=== Section Start ===
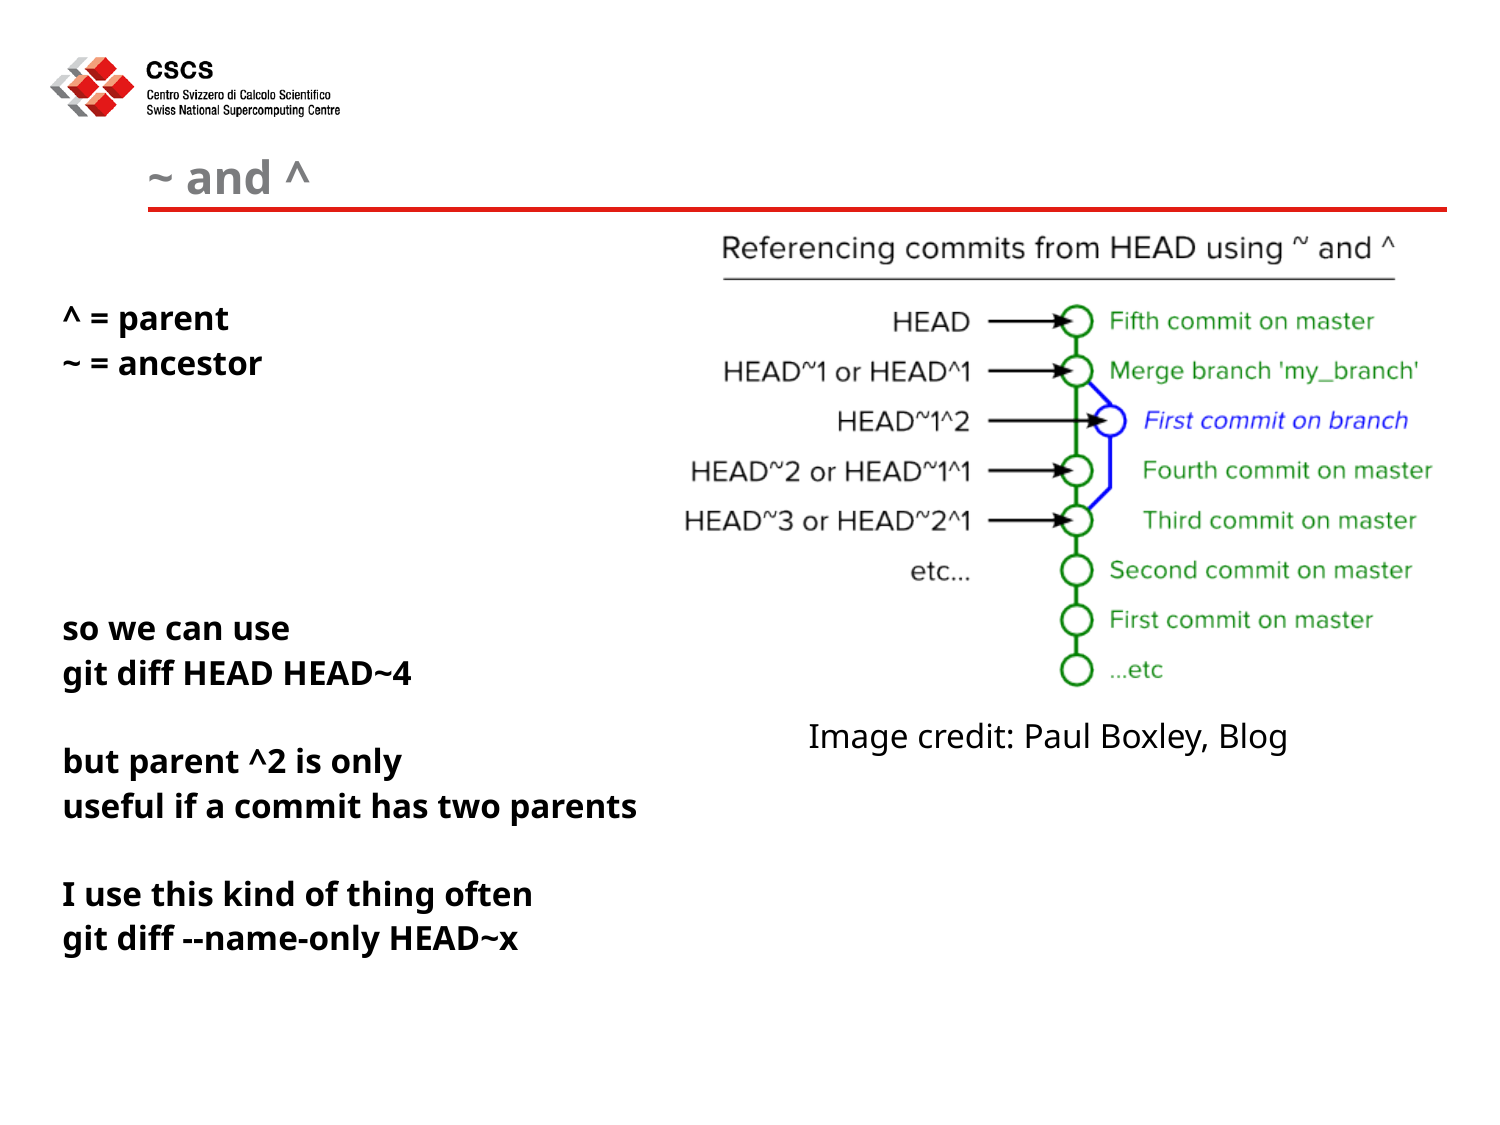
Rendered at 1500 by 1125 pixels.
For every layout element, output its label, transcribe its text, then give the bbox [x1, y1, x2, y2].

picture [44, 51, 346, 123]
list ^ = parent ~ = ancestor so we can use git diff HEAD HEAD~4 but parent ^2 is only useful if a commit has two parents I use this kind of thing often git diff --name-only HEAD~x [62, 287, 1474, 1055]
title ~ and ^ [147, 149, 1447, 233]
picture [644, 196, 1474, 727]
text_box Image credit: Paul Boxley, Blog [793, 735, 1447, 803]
=== Section End ===
Your assignment: A word-for-word transcription of the listing is needed, minus its images.

The answer:
Rendered at 1500 by 1125 pixels.
For every layout element, output its label, transcribe its text, then give the bbox [x1, y1, x2, y2].

picture [44, 51, 346, 123]
list ^ = parent ~ = ancestor so we can use git diff HEAD HEAD~4 but parent ^2 is only useful if a commit has two parents I use this kind of thing often git diff --name-only HEAD~x [62, 287, 1474, 1055]
title ~ and ^ [147, 149, 1447, 233]
picture [644, 196, 1474, 727]
text_box Image credit: Paul Boxley, Blog [793, 735, 1447, 803]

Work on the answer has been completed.